2007 Jeep Wrangler Rubicon Suspension - Project Con ArtistPosted in Project Vehicles on February 1, 2008
We were in the early planning stages of Project 'Con Artist, when we contacted the crew over at Rubicon Express to see if they would be interested in putting a long-arm system on our JK. After all, we have always been impressed with the quality and performance of Rubicon's system on the TJ and they were the original innovator of Jeep long-arm suspension systems back in 1998. Two years before that, in 1996, Rubicon Express was formed and has built up a solid reputation of being one of the premier players in Jeep suspensions.

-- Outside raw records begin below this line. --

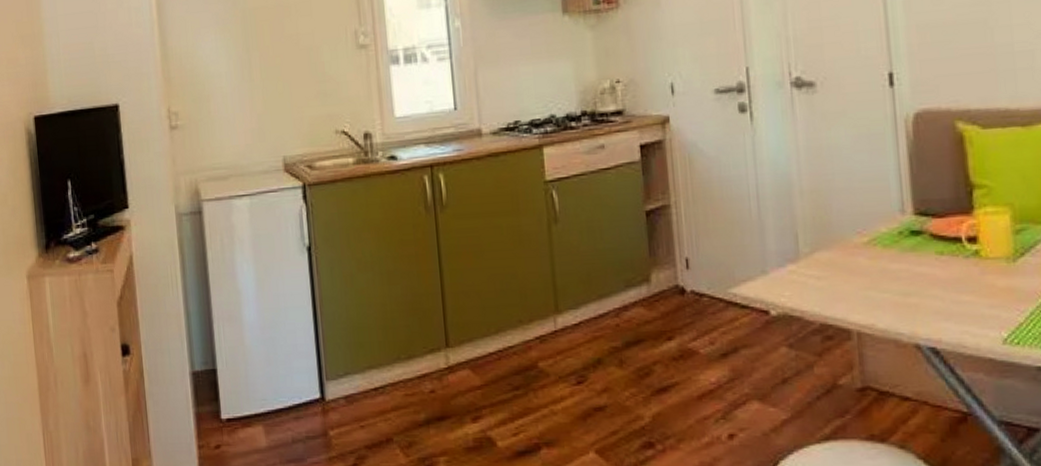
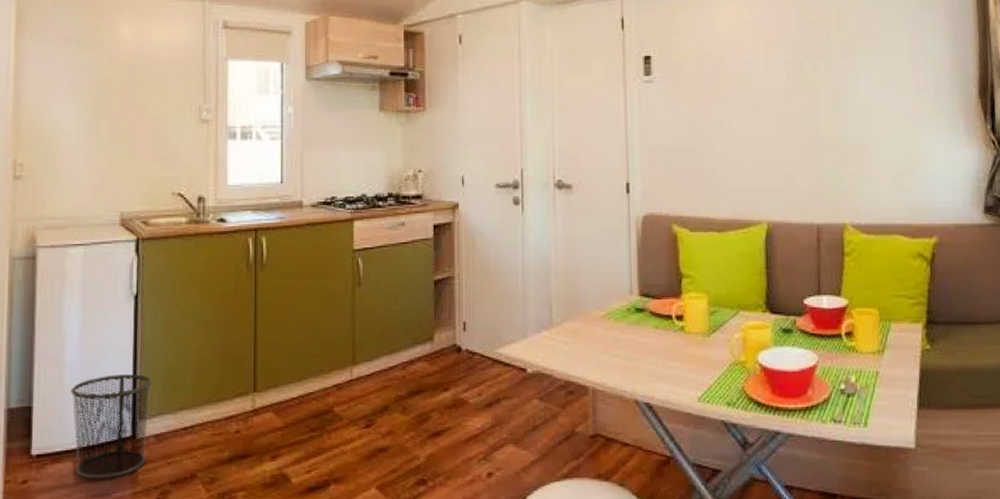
waste bin: none [253,332,338,444] -> present [71,374,153,479]

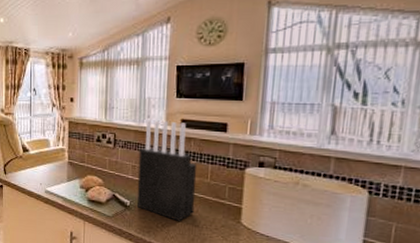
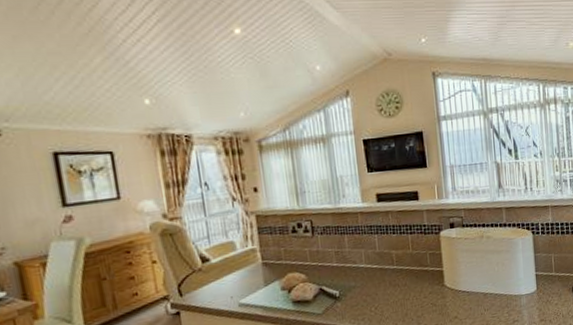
knife block: present [136,120,197,221] -> none [339,196,403,300]

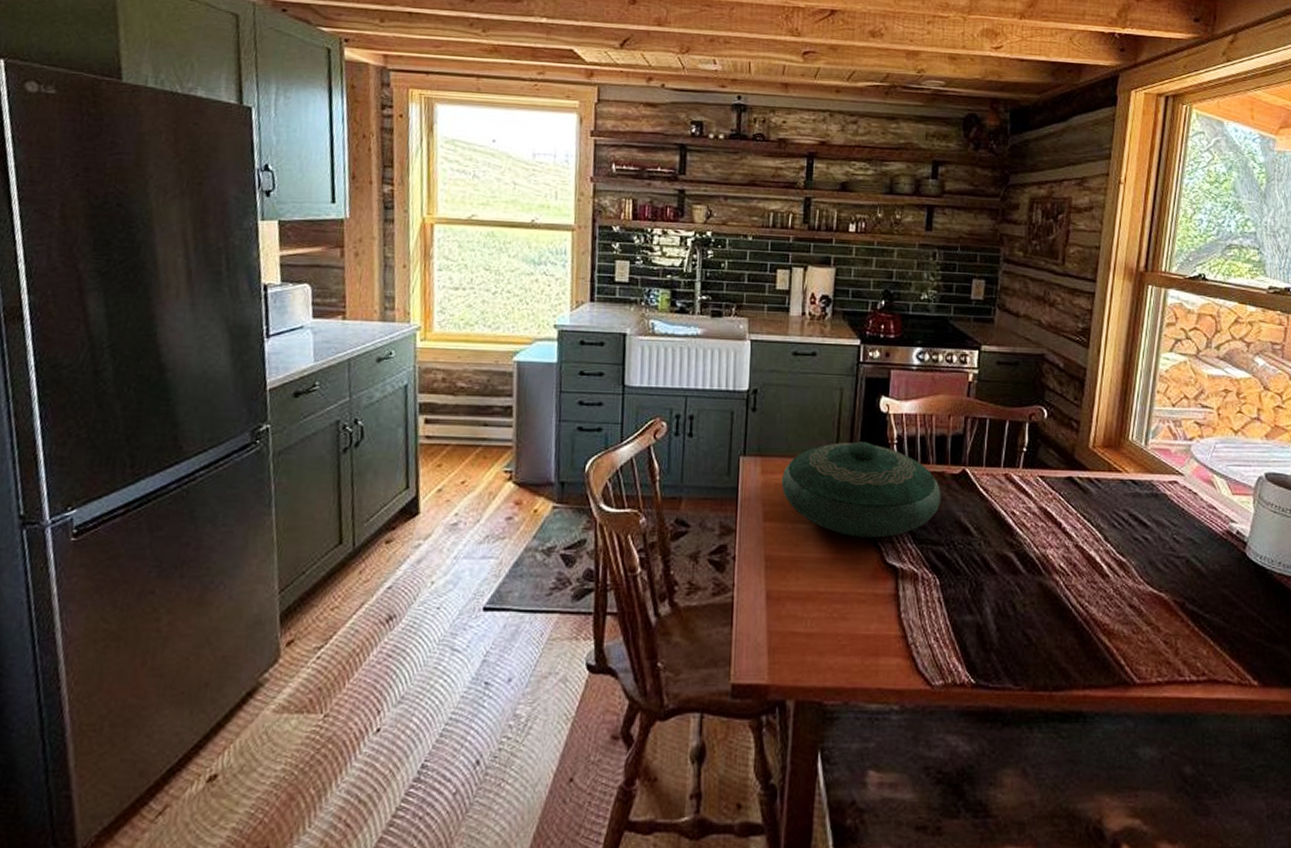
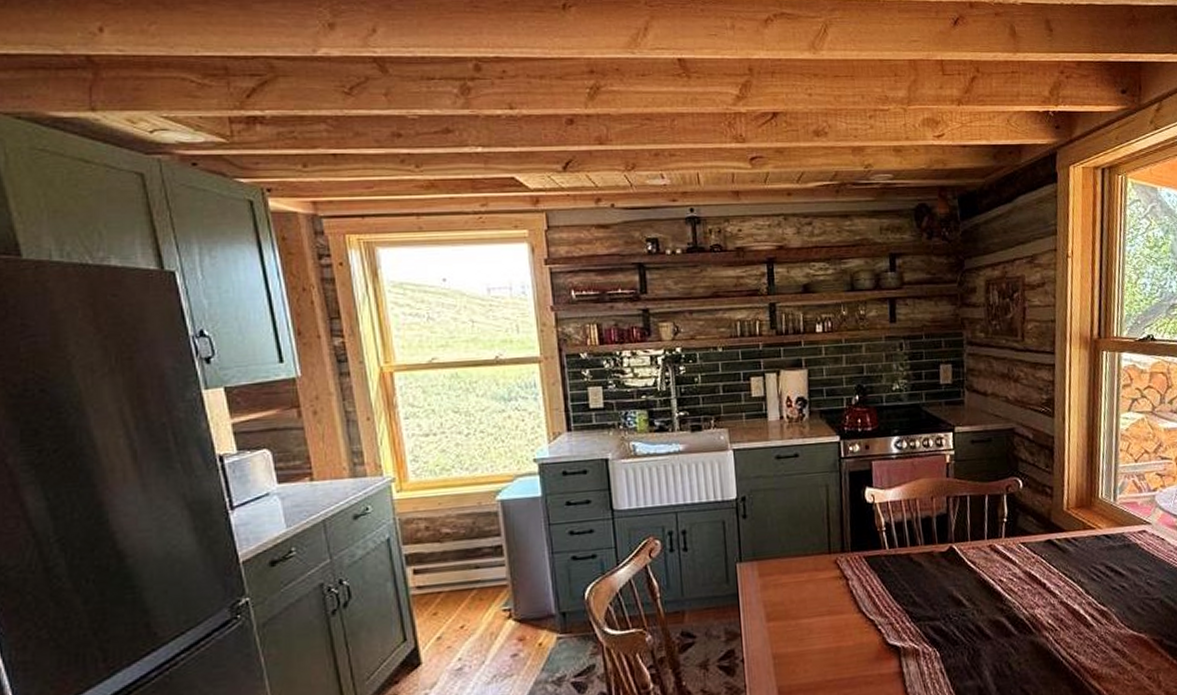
decorative bowl: present [781,442,942,538] -> none [779,533,933,625]

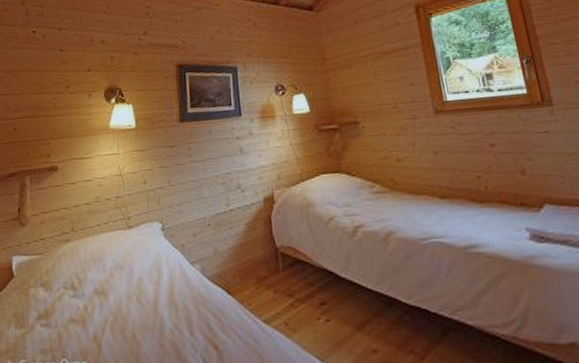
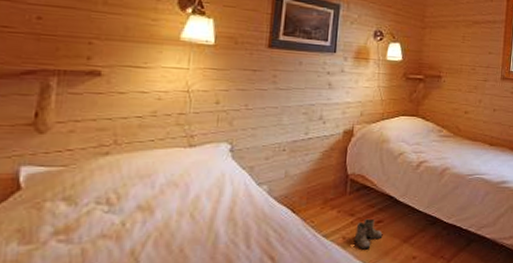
boots: none [297,299,330,339] -> present [354,218,383,250]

When Rubicon's JK Long Arm system was released, it quickly became one of the most controversial suspension systems on the market, utilizing a radius-arm design on the front (similar to the TJ) and on the rear, something that has been done on great factory four-wheel-drive vehicles such as the Range Rover, but never tried in the aftermarket. We heard all types of comments, from editors to armchair enthusiasts telling us why radius arms would never work off road, but none of them having real radius-arm experience to back up their claims. We decided to forge ahead and test the myths about radius arms.
We wanted a long-arm suspension for the advantage they hold over short arms, such as a shallower control-arm angle over the range of suspension travel, as well as the angle being closer to stock at an increased ride height, resulting in reduced squat. Radius arms have the added benefit of keeping the wheels from moving toward the center of the vehicle during droop and being self-canceling for torque, nearly eliminating troublesome axle hop on loose surfaces. They also result in more stable handling, because as the body rolls, the wheelbase increases on the outside of the turn and eliminates the front-end lift under hard acceleration.
Another plus is that Rubicon Express goes the extra distance in quality of materials, using chromoly for the arms, which is formed in a 100-ton press, not shaped in a bender, preserving material strength. They also specify rigorous criteria for quality of components, such as the consistency of the rubber in the bushings.
A competent shop should be able to complete the install over the course of a full day. Follow along as we point out some of the highlights of this suspension system and installation done at Rubicon Express' facility in Rancho Cordova, California.
So far we have wheeled from Moab to the Mojave over just about every terrain imaginable, including rocks, snow, mud, and sand. In every situation, our Rubicon Express Long Arm suspension has inspired confidence in good lines and in bad. Having the strength of chromoly arms is a huge benefit, especially since the arms can be used as skids to help ramp the rear wheels up to a shelf. Another area the RE system excels is in fast washes and over small whoops. Just because it has solid axles does not mean it can't be enjoyed in fast terrain.
In every day driving we have had no issues with the Electronic Stability Program (ESP) or the Brake Assist System (BAS) activating and we have been pleasantly surprised that the Rubicon Express system has enough flexibility and stability to get us over the gnarliest rock gardens, yet is compliant enough to take a Four Wheeler editor on a 50-mile commute through LA's concrete jungle. Perhaps this is the reason Mopar has decided to private label the Rubicon Express lift and offer it through your neighborhood Jeep dealer. It is that good.
Whether it is bombing down a wash or crawling around in 4-Lo, we haven't once been disappointed by our decision to go with Rubicon. In the near future we'll be trying out a new wheel-and-tire package on the 'Con Artist and we'll let you know how it goes.